What the task asks — Where a picture appears, leave it out, and transcribe all the lines below exactly.

[Start of Attachment]

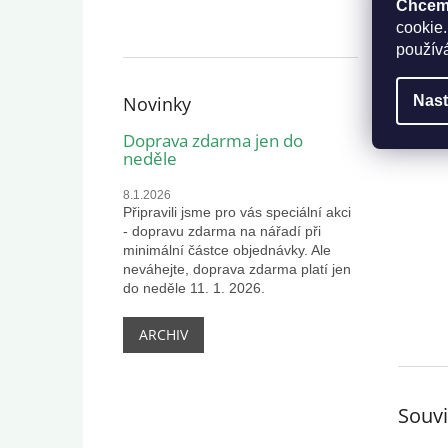
Chceme
cookie.
použív
Novinky
Nast
Doprava zdarma jen do
neděle
8.1.2026
Připravili jsme pro vás speciální akci
- dopravu zdarma na nářadí při
minimální částce objednávky. Ale
neváhejte, doprava zdarma platí jen
do neděle 11. 1. 2026.
ARCHIV
Souvi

[End of Attachment]

Exercise result —
Chceme
cookie.
použív
Novinky
Nast
Doprava zdarma jen do
neděle
8.1.2026
Připravili jsme pro vás speciální akci
- dopravu zdarma na nářadí při
minimální částce objednávky. Ale
neváhejte, doprava zdarma platí jen
do neděle 11. 1. 2026.
ARCHIV
Souvi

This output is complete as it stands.